かつては、父や母が参加してくれていた法要です。

2.ご先祖様に感謝するとは

法要では、お寺のご住職からこんな法話がありました。

「慌ただしい世の中、このお盆の期間だけでも少しご先祖様に思いを馳せてありがとうと感謝を捧げましょう」

お言葉通りに思いを馳せてから、「はて」と思いました。

「ありがとう」と感謝を述べるとき、私はいつも「何に対して」ということを意識しています。

そうでなければ、心のこもらない「ありがとう」になってしまう気がするからです。

ご先祖に「ありがとう」と感謝を述べるのは、何に対してだろう、とふと思ったのです。

最初は、「いまの私を存在させてくれて」ありがとう、かなと思いました。

ですが、体がみょうに居心地悪いのです。

存在させてくれてありがとう、ということは、「存在しない」ことに比べたら、「存在する」ほうがいいこと、もしくは良かったから、「ありがとう」と考えられます。

そうはいっても、「存在しない」ことは選べません。
とはいえ仮に、自分で「存在する」「存在しない」を選ぶことができたなら、自分は「存在する」を選ぶだろうか。

家族や友人や関わりのある人や大好きな人たちを思うと、「出会えたことに感謝」とは心から思うものの、そのために「存在する」を選ぶだろうかというと・・・
生きていると大変なこともたくさんあります。
「最初からなにもなし」への誘惑は断ち切り難いものが、今の私にはあります。

そこで思ったのは、意思をもって「存在する」または「存在させる」ということができるのだろうか、ということです。

頭に浮かんだのは「中動態」でした。

中動態といえば國分功一郎先生。

國分先生はこう説明されています。

「する」か「される」か、つまり能動か受動かという区別は、僕らの頭の中で非常に強く作用しています。(中略)ところが言語の歴史においては、それは実に新しい区別だということが知られています。(中略)能動態はたしかにあったのですが、これが中動態と呼ばれる態と対立していたんです。ではそれはどういう対立かというと、「する」か「される」かではなく、「内」か「外」かという対立です。

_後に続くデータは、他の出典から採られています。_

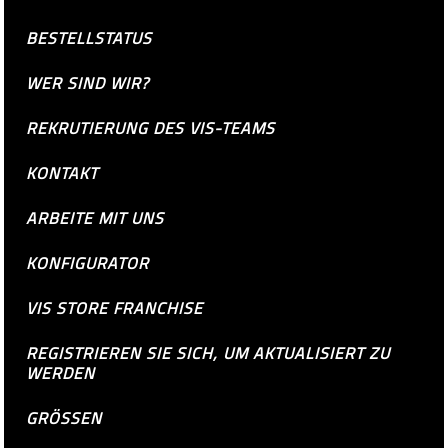
BESTELLSTATUS
WER SIND WIR?
REKRUTIERUNG DES VIS-TEAMS
KONTAKT
ARBEITE MIT UNS
KONFIGURATOR
VIS STORE FRANCHISE
REGISTRIEREN SIE SICH, UM AKTUALISIERT ZU
WERDEN
GRÖSSEN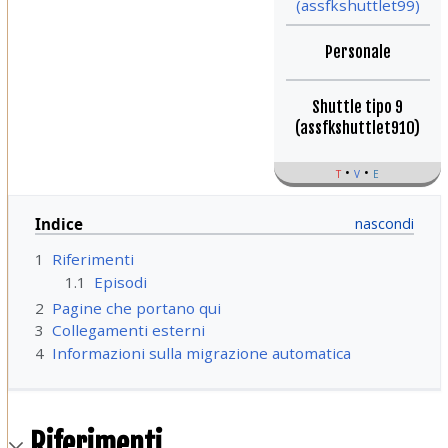
(assfkshuttlet99)
Personale
Shuttle tipo 9
(assfkshuttlet910)
t
v
e
Indice
1
Riferimenti
1.1
Episodi
2
Pagine che portano qui
3
Collegamenti esterni
4
Informazioni sulla migrazione automatica
Riferimenti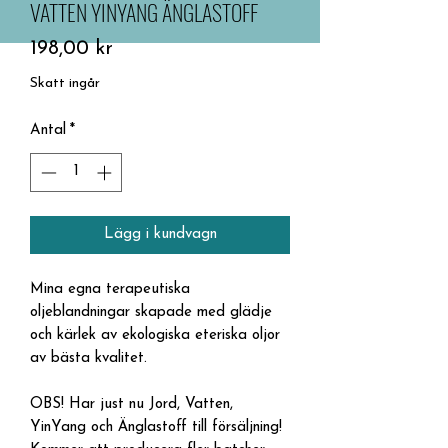
VATTEN YINYANG ÄNGLASTOFF
Pris
198,00 kr
Skatt ingår
Antal
*
Lägg i kundvagn
Mina egna terapeutiska
oljeblandningar skapade med glädje
och kärlek av ekologiska eteriska oljor
av bästa kvalitet.
OBS! Har just nu Jord, Vatten,
YinYang och Änglastoff till försäljning!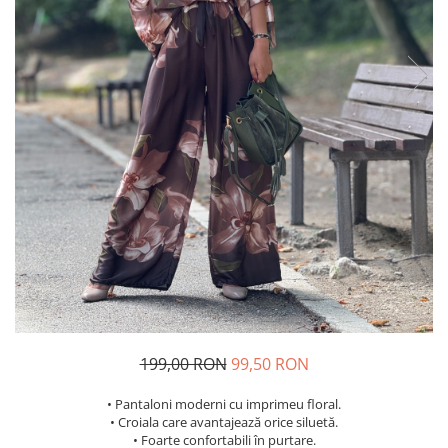
Costume de baie
199,00 RON
99,50 RON
• Pantaloni moderni cu imprimeu floral.
• Croiala care avantajează orice siluetă.
• Foarte confortabili în purtare.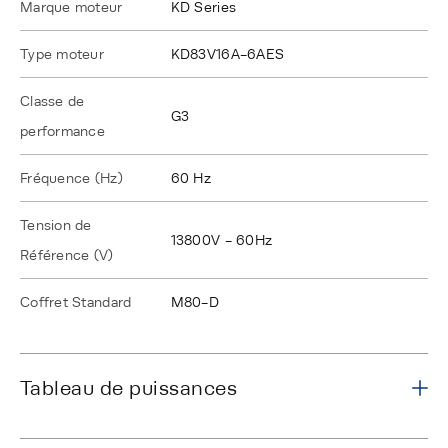
Marque moteur
KD Series
Type moteur
KD83V16A-6AES
Classe de
G3
performance
Fréquence (Hz)
60 Hz
Tension de
13800V - 60Hz
Référence (V)
Coffret Standard
M80-D
Tableau de puissances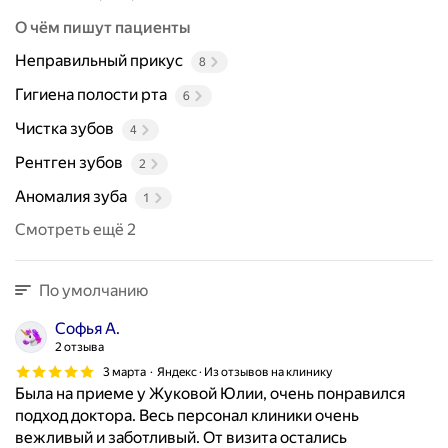
О чём пишут пациенты
Неправильный прикус
8
Гигиена полости рта
6
Чистка зубов
4
Рентген зубов
2
Аномалия зуба
1
Смотреть ещё 2
По умолчанию
Софья А.
2 отзыва
3 марта
Яндекс · Из отзывов на клинику
Была на приеме у Жуковой Юлии, очень понравился
подход доктора. Весь персонал клиники очень
вежливый и заботливый. От визита остались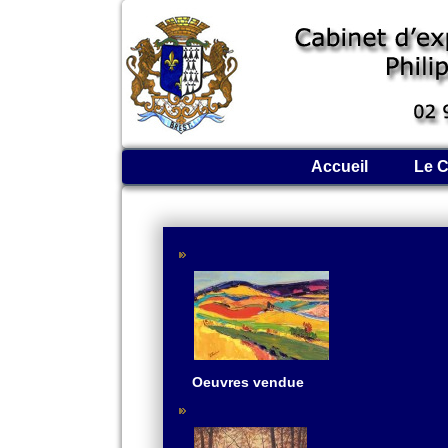
Accueil
Le C
Oeuvres vendue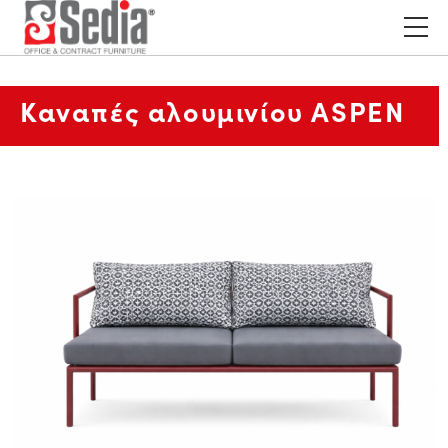
Καναπές αλουμινίου ASPEN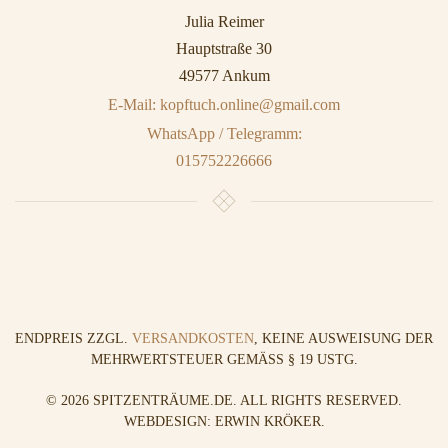
Julia Reimer
Hauptstraße 30
49577 Ankum
E-Mail: kopftuch.online@gmail.com
WhatsApp / Telegramm:
015752226666
ENDPREIS ZZGL.
VERSANDKOSTEN
, KEINE AUSWEISUNG DER
MEHRWERTSTEUER GEMÄSS § 19 USTG.
©
2026
SPITZENTRÄUME.DE. ALL RIGHTS RESERVED.
WEBDESIGN: ERWIN KRÖKER
.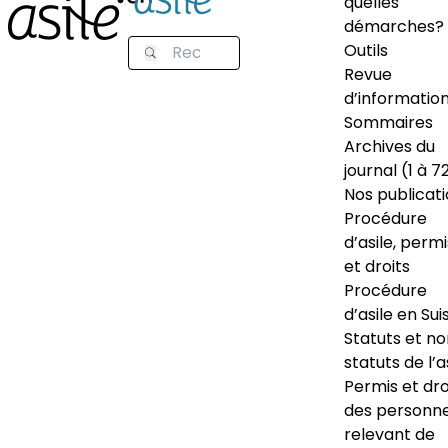
quelles
démarches?
Outils
Revue
d’informatio
Sommaires
Archives du
journal (1 à 7
Nos publicat
Procédure
d’asile, permi
et droits
Procédure
d’asile en Sui
Statuts et n
statuts de l’a
Permis et dro
des personn
relevant de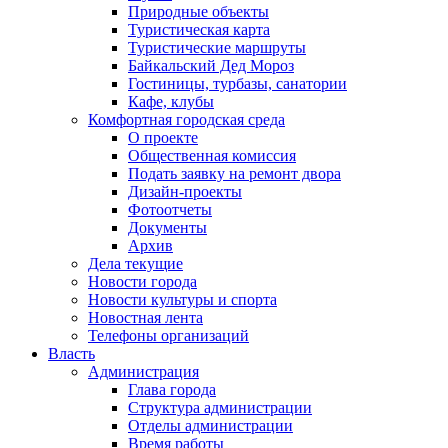
Природные объекты
Туристическая карта
Туристические маршруты
Байкальский Дед Мороз
Гостиницы, турбазы, санатории
Кафе, клубы
Комфортная городская среда
О проекте
Общественная комиссия
Подать заявку на ремонт двора
Дизайн-проекты
Фотоотчеты
Документы
Архив
Дела текущие
Новости города
Новости культуры и спорта
Новостная лента
Телефоны организаций
Власть
Администрация
Глава города
Структура администрации
Отделы администрации
Время работы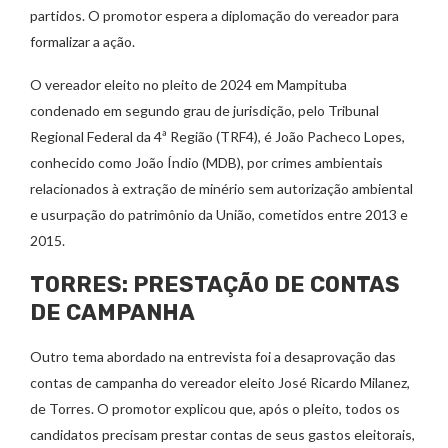
partidos. O promotor espera a diplomação do vereador para
formalizar a ação.
O vereador eleito no pleito de 2024 em Mampituba
condenado em segundo grau de jurisdição, pelo Tribunal
Regional Federal da 4ª Região (TRF4), é João Pacheco Lopes,
conhecido como João Índio (MDB), por crimes ambientais
relacionados à extração de minério sem autorização ambiental
e usurpação do patrimônio da União, cometidos entre 2013 e
2015.
TORRES: PRESTAÇÃO DE CONTAS
DE CAMPANHA
Outro tema abordado na entrevista foi a desaprovação das
contas de campanha do vereador eleito José Ricardo Milanez,
de Torres. O promotor explicou que, após o pleito, todos os
candidatos precisam prestar contas de seus gastos eleitorais,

ここで、國分先生は「惚れる」という現象で能動態、受動態、中動態を説明されています。
「惚れている」わけだから能動的?
惚れようと思って惚れられるわけではなく「引っ張られて」いるから受動的?
どちらもしっくりきません。
「私は惚れるという過程の内側にいる」あるいは「私の中で惚れるという過程が進んでいる」というかたちで、中動態だとしっくりくる、というわけです。

この「惚れる」を自分で決めたんだから、ということでその人の「意志」とするのが能動態です。

ですが、ここで、國分先生はスピノザという哲学者の思考から、そこに疑問を呈します。

「僕はこれを自分の意志で決定したんだ」というのは、何ものからも自由で独立した自分が決めたという意味を持ちますが、本当はそんなことはあり得ない。自分で決めたと言っても、いろんなことから影響を受けているに決まっている。けれども意志という言葉を使うと、そういうものを断ち切る、切断することができる。

そこで、こう言われます。

過去や現実の制約から完全に解き放たれた絶対的自由など存在しない。逃れようのない状況に自分らしく対処していくこと、それが中動態的に生きることであり、スピノザの言う“自由”に近付くこと。

なんとなくこの一連の流れが、私に答えを与えてくれました。

意思をもって「存在する」または「存在させる」ということができるのだろうか?

否。「意思」はそこまで絶対的なものではないのです。

そう考えると、父も母も祖母も祖父もずっと先の会ったことがないご先祖様まで、「意思」をもって存在しはじめた人はいないのです。

これは中動態的に、「私も、ご先祖様も、皆、「存在する」という過程の内側にいる」と考えたら、自分的にはしっくりきました。

とすると、ご先祖様に感謝する、というのは何に対してか。

それは、私と「存在を祝福する」というご縁でつながってくれたことです。

父も母も祖母も祖父も、とても私を慈しんでくれました。
それはきっと、その先のご先祖様もそうだったから。

「生まれるんだ!」と生まれてきたわけではないこの世界。

根源がそんなふわふわしているのに、それでも「在る」ことを祝福してくれた家族、そしてその家族をはぐくんだ家族。

それを思うと、心から「ありがとう」がわいてきます。

「恩送り」といいますが、そんな祝福を、私も次世代に贈りつづけたいと思います。